Posts Tagged ‘probable’

There Because It’s There

Friday, February 26th, 2010

I was poking around the internet when I stumbled upon a reference to a year-old blog posting by Jakob Nielsen. The referring person was a UX professional who asked,

“Have you seen what Jakob Nielsen suggests about masking passwords: http://www.useit.com/alertbox/passwords.html. I think he’s gone cuckoo.”

Upon reading that provocative accusation, I had to follow the link to see just how crazy old Jakob had become.

But Jakob’s brief, clear post was relevant, correct and well-reasoned. He instructed us to stop masking password entry fields. It was the UX professional who had “gone cuckoo.”

Showing bullets instead of the actual characters of your password to obscure it from onlookers is one of those interface idioms that have been around forever. Unfortunately, its age is the only possible reason for its continued existence. Its effect is the opposite of its intent to enhance security.

One of my design axioms is, “Design for the probable; provide for the possible.” It is possible that some nefarious person with both the means and motive to steal your identity is just awaiting the opportunity to peer over your shoulder and memorize your 8-character, mixed-case, partially numeric, non-mnemonic password. However, it is far, far more probable that you are alone, or where nobody can clearly see your mobile’s screen, or in a pub surrounded by friends with whom you have shared far more than just access to your Amazon account.

What’s more, because the characters are obscured, it is far, far more probable that you will hesitate halfway through typing your password and lose your confidence that you have typed correctly. This forces you into taking the extra step of erasing and retyping. In other words, the extra thought and work is frequently necessitated but rarely useful. Instead, a simple option to turn on masking, pushed the extra work onto the rare—but possible—case when one is surfing the internet in a hostile environment.

Password masking undoubtedly originated when some clever programmer put it in a program to show off. I can hear him now, bragging to his colleagues, “Somebody might need to enter his password in a hostile environment”. Whenever you hear that telltale phrase, “Somebody might…” you are about to be covered in interface slime.

“Panic” buttons on automobile remote entry keyfobs is an identical problem. I suppose it is theoretically possible to imagine a case when someone would want to intentionally set off their car alarm, but I have never heard even a whisper of a real situation. But what is far more probable is what happened to me just the other night. I was watching TV and accidentally dropped the remote. Upon bending to pick it up, something in my pants pocket pressed against my keyfob, and my car’s alarm went off. Everybody in the neighborhood heard the blasting horn while I fumbled to shut it off.

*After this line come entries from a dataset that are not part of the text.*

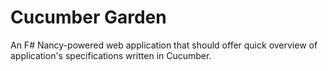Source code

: Cucumber Garden
===============

An F# Nancy-powered web application that should offer quick overview of application's specifications written in Cucumber.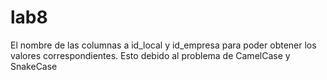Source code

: # lab8
El nombre de las columnas a id_local y id_empresa para poder obtener los valores correspondientes. Esto debido al problema de CamelCase y SnakeCase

I guarantee that some automotive engineer a decade ago, working on the new remote keyless entry system, had a brainstorm about a rare possibility. “Somebody might want to set the alarm off intentionally” he said to himself, and created the Panic button. The marketing department loved the idea because it seemed they could offer a new feature at no additional cost.

Sadly, there is additional cost, one not measured in money, but in the lowered quality of experience. I would gladly pay to have that evil Panic button removed from my keyfob, yet every new car still comes with one, simply because it has always been there, and that’s a terrible rationale.

Jakob Nielsen pleads with us to “clean up the cobwebs and remove stuff that’s there only because it’s always been there.” I think it’s cuckoo not to.